Text section
::::::::

Thanks monpere - your cautions are well taken. I do have an issue with "needing to be right" and I agree that trying to understand the market can amplify this "psychological trap" - I monitor myself to minimize this and sometimes I do better than others. I read the market based on technical analysis but this practice means something different to different traders. I use technical analysis (the volume and chart patterns) to give me clues as to what traders are trying to do, what they might be waiting for to act, when a "goal" may be accomplished, etc. Ultimately I place bets - sometimes those bets pay off, sometimes they don't. Mostly I try to understand the context so I know which kinds of trades are more likely to be successful given my understanding of the context. I'm not trying to understand the "why" in the sense of cnbc or fundamentals but in the sense of what forced traders to act, when did they give up, where were they satisfied. I don't think you can necessarily know these things - and I don't think that placing a winning trade means you were "right" - I just think that this type of analysis gives me a basis on which to place bets, one that I feel is effective.
I will note that the pattern which I described as a final flag and the "last gasp of the move" took the market to 3488 and it has fallen back to ~3400 since then. Does this mean I was "right" in my description of what took place? I don't know. I just want to use the type of analysis I describe as the basis for placing bets because it makes sense to me based on my understanding of how markets work.
Seek freedom and become captive of your desires. Seek discipline and find your liberty. - Frank Herbert
I agree with you TIYF - however, I also think that volume and price patterns can tell you about the things I mentioned in my reply to monpere. If you try to understand the underlying phenomenology (traders actions) based on their signature (volume and price patterns) and you then piece together a model for making decisions which results in higher expectation for your trading bets, you can be successful. Of course, as monpere pointed out, there are many approaches which can be profitable - each with their own pros and cons.

::::::::

Source information
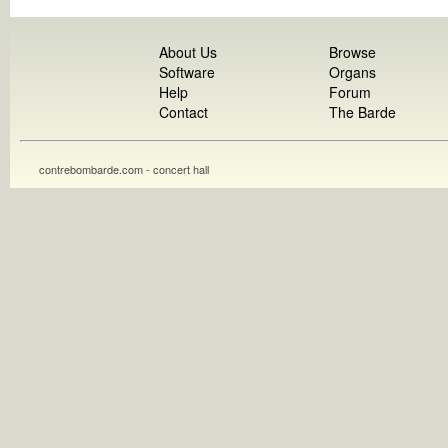
About Us
Browse
Software
Organs
Help
Forum
Contact
The Barde
contrebombarde.com - concert hall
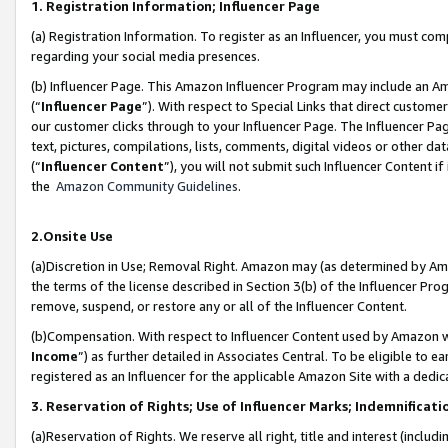
1. Registration Information; Influencer Page
(a) Registration Information. To register as an Influencer, you must co
regarding your social media presences.
(b) Influencer Page. This Amazon Influencer Program may include an A
(“
Influencer Page
”). With respect to Special Links that direct custom
our customer clicks through to your Influencer Page. The Influencer Pag
text, pictures, compilations, lists, comments, digital videos or other
(“
Influencer Content
”), you will not submit such Influencer Content if
the
Amazon Community Guidelines
.
2.Onsite Use
(a)Discretion in Use; Removal Right. Amazon may (as determined by Amazo
the terms of the license described in Section 3(b) of the Influencer Prog
remove, suspend, or restore any or all of the Influencer Content.
(b)Compensation. With respect to Influencer Content used by Amazon wi
Income
”) as further detailed in Associates Central. To be eligible t
registered as an Influencer for the applicable Amazon Site with a dedic
3. Reservation of Rights; Use of Influencer Marks; Indemnificati
(a)Reservation of Rights. We reserve all right, title and interest (includ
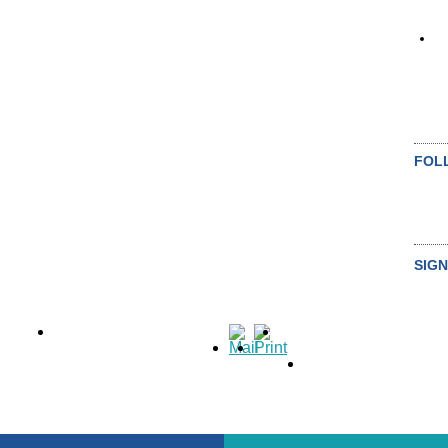
FOL
SIGN
SU
ALL NEWS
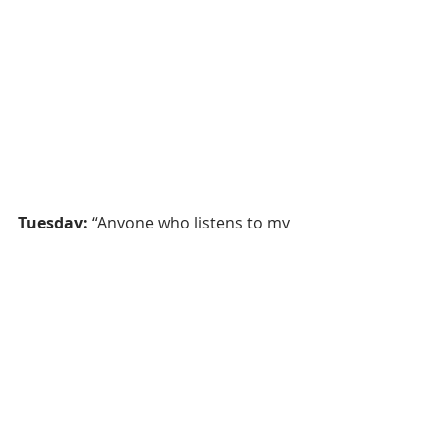
Tuesday:
 “Anyone who listens to my 
teaching and follows it is wise.” 
Matthew 7:24 – 
when we wonder, 
we can trust Jesus 
(based on 
Matthew 3, 11:1-6, John prepares the 
way and baptizes Jesus)
Wednesday:
 “Come to me, all of you 
who are weary and carry heavy 
burdens, and I will give you rest.” 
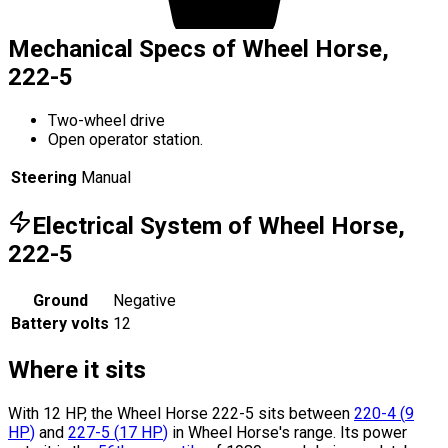
Mechanical Specs of Wheel Horse,
222-5
Two-wheel drive
Open operator station.
Steering
Manual
Electrical System of Wheel Horse,
222-5
Ground
Negative
Battery volts
12
Where it sits
With 12 HP, the Wheel Horse 222-5 sits
between
220-4
(
9
HP
)
and
227-5
(
17
HP
)
in Wheel Horse's range.
Its power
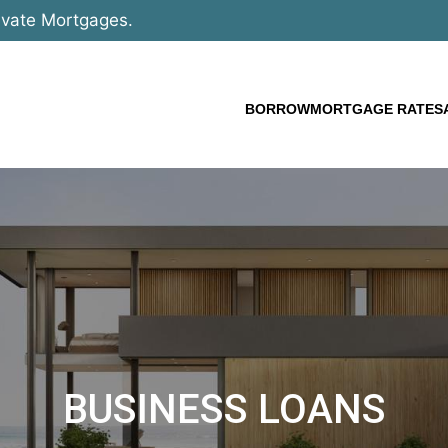
ivate Mortgages.
BORROW
MORTGAGE RATES
BUSINESS LOANS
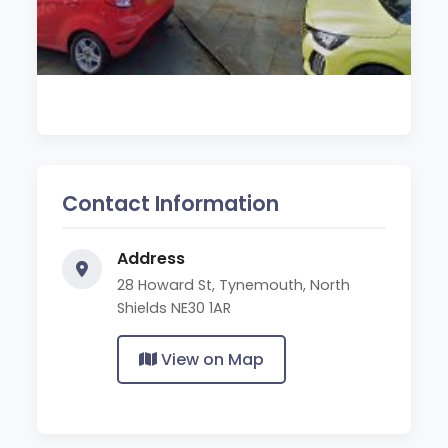
Contact Information
Address
28 Howard St, Tynemouth, North
Shields NE30 1AR
View on Map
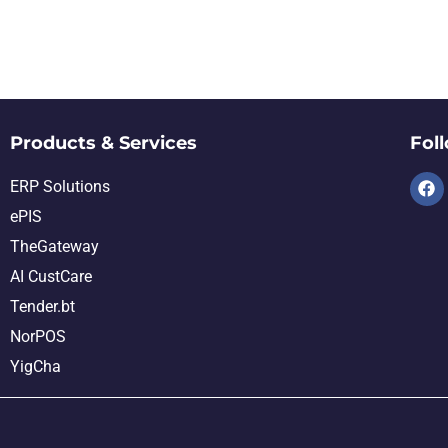
Products & Services
Fol
ERP Solutions
ePIS
TheGateway
AI CustCare
Tender.bt
NorPOS
YigCha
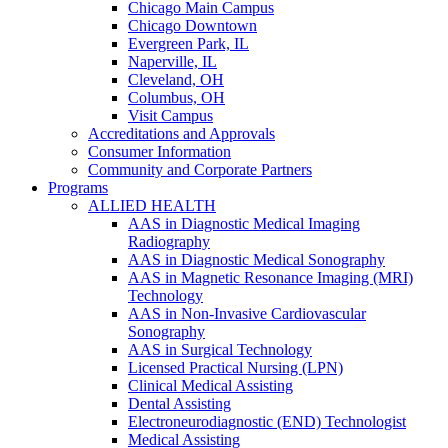
Chicago Main Campus
Chicago Downtown
Evergreen Park, IL
Naperville, IL
Cleveland, OH
Columbus, OH
Visit Campus
Accreditations and Approvals
Consumer Information
Community and Corporate Partners
Programs
ALLIED HEALTH
AAS in Diagnostic Medical Imaging
Radiography
AAS in Diagnostic Medical Sonography
AAS in Magnetic Resonance Imaging (MRI)
Technology
AAS in Non-Invasive Cardiovascular
Sonography
AAS in Surgical Technology
Licensed Practical Nursing (LPN)
Clinical Medical Assisting
Dental Assisting
Electroneurodiagnostic (END) Technologist
Medical Assisting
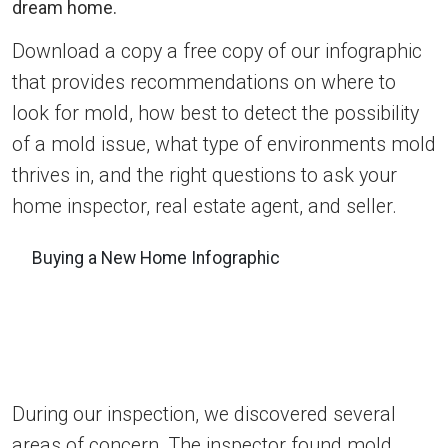
Download a copy a free copy of our infographic
that provides recommendations on where to
look for mold, how best to detect the possibility
of a mold issue, what type of environments mold
thrives in, and the right questions to ask your
home inspector, real estate agent, and seller.
Buying a New Home Infographic
During our inspection, we discovered several
areas of concern. The inspector found mold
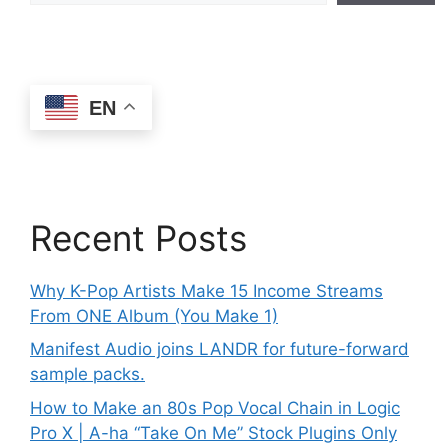
EN
Recent Posts
Why K-Pop Artists Make 15 Income Streams
From ONE Album (You Make 1)
Manifest Audio joins LANDR for future-forward
sample packs.
How to Make an 80s Pop Vocal Chain in Logic
Pro X | A-ha “Take On Me” Stock Plugins Only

::::::::

Questions on the material
1. In the trading post, what level did the pattern described as a final flag take the market to?
2. Turn the entries' lines, from the line with "1. Registration Information; Influencer Page" up to and including the line with "our customer clicks", into a JSON list of strings with one string per line and blank lines left out.

Outputs by task
1. 3488

2.
[
  "1. Registration Information; Influencer Page",
  "(a) Registration Information. To register as an Influencer, you must co",
  "regarding your social media presences.",
  "(b) Influencer Page. This Amazon Influencer Program may include an A",
  "(“",
  "Influencer Page",
  "”). With respect to Special Links that direct custom",
  "our customer clicks through to your Influencer Page. The Influencer Pag"
]